A perspectiva do RC é intolerante para com as minorias (que automaticamente estão erradas) e forçaria Rita a aceitar o racismo e a opressão como sendo bons. Isto decorre da definição de “bem” como algo “socialmente aprovado”. Ao compreendê-lo, talvez abandone o RC.

O racismo é um bom teste para a ética. Uma perspectiva ética satisfatória deve fornecer-nos os meios para combater actos racistas. O RC falha neste aspecto, dado estar comprometido com a tese segundo a qual as acções racialmente motivadas são boas numa dada sociedade se essa sociedade as aprova. Se Rita seguisse o RC, teria que concordar com a atitude racista da maioria, ainda que as pessoas estivessem mal informadas ou fossem ignorantes. O relativismo cultural parece bastante insatisfatório neste ponto.

A educação moral é também um bom teste ético. Se aceitassemos o RC, como educaríamos os nossos filhos em questões de ordem moral? Ensinar-lhes-íamos que pensassem e agissem de acordo com as normas da sua sociedade, qualquer que esta fosse. Estaríamos a ensiná-los a serem conformistas. Ensinar-lhes-íamos, por exemplo, que os seguintes raciocínios são correctos:

“A minha sociedade aprova A; logo, A é bom”.

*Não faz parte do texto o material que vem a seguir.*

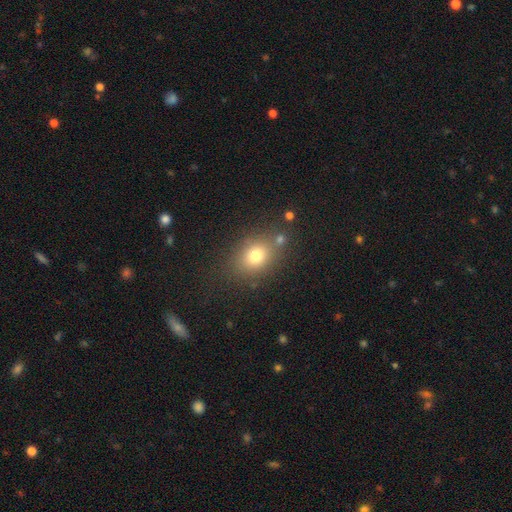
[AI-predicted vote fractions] smooth_or_featured: smooth (p=0.76) [alt: star or artifact p=0.13]
how_rounded: in between (p=0.59) [alt: round p=0.40]
merging: none (p=0.73) [alt: minor disturbance p=0.13]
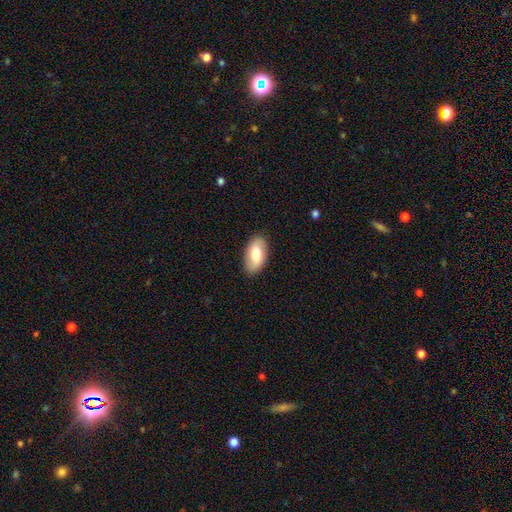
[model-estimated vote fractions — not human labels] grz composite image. It shows a smooth galaxy with no disk features (69%) that is in between round and cigar-shaped (93%). Merging: none (86%).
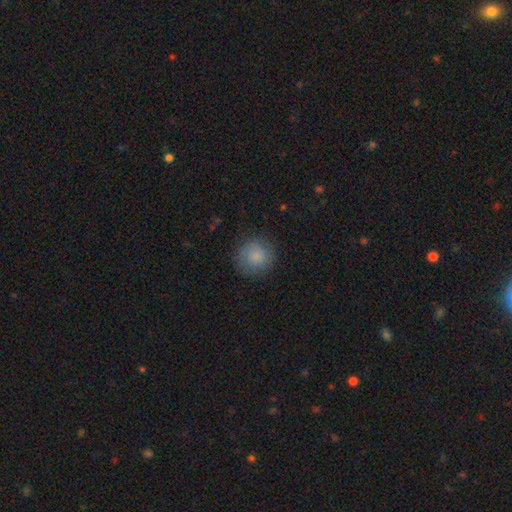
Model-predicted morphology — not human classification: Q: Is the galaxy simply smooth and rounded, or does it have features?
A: smooth — 86%.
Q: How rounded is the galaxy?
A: round — 92%.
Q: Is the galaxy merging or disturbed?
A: none — 84%.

“O meu grupo aprova que nos embebedemos às sextas-feiras à noite e conduzamos no regresso a casa; logo, esta é uma boa atitude”.

“A minha sociedade é Nazi e aprova o racismo; logo, o racismo é um bem”.

Aceitar o RC priva-nos de exercer qualquer sentido crítico acerca das normas da nossa sociedade. Estas normas não podem estar erradas — ainda que resultem da estupidez e da ignorância.

Do mesmo modo, as normas de outras sociedades (mesmo as da terra natal de Rita) não podem estar erradas ou serem criticadas. O RC contraria o espírito crítico que é próprio da filosofia.

3. Diversidade moral

O relativismo cultural considera o mundo como algo que está dividido de uma forma nítida em sociedades distintas. Em cada uma delas não existe desacordo em questões morais ou apenas em pequena escala, dado que a perspectiva maioritária determina o que é considerado um bem ou um mal nessa sociedade. Mas o mundo não é assim. Pelo contrário, o mundo é uma mistura confusa de sociedades e grupos sobrepostos; e os indivíduos não seguem necessariamente o ponto de vista da maioria.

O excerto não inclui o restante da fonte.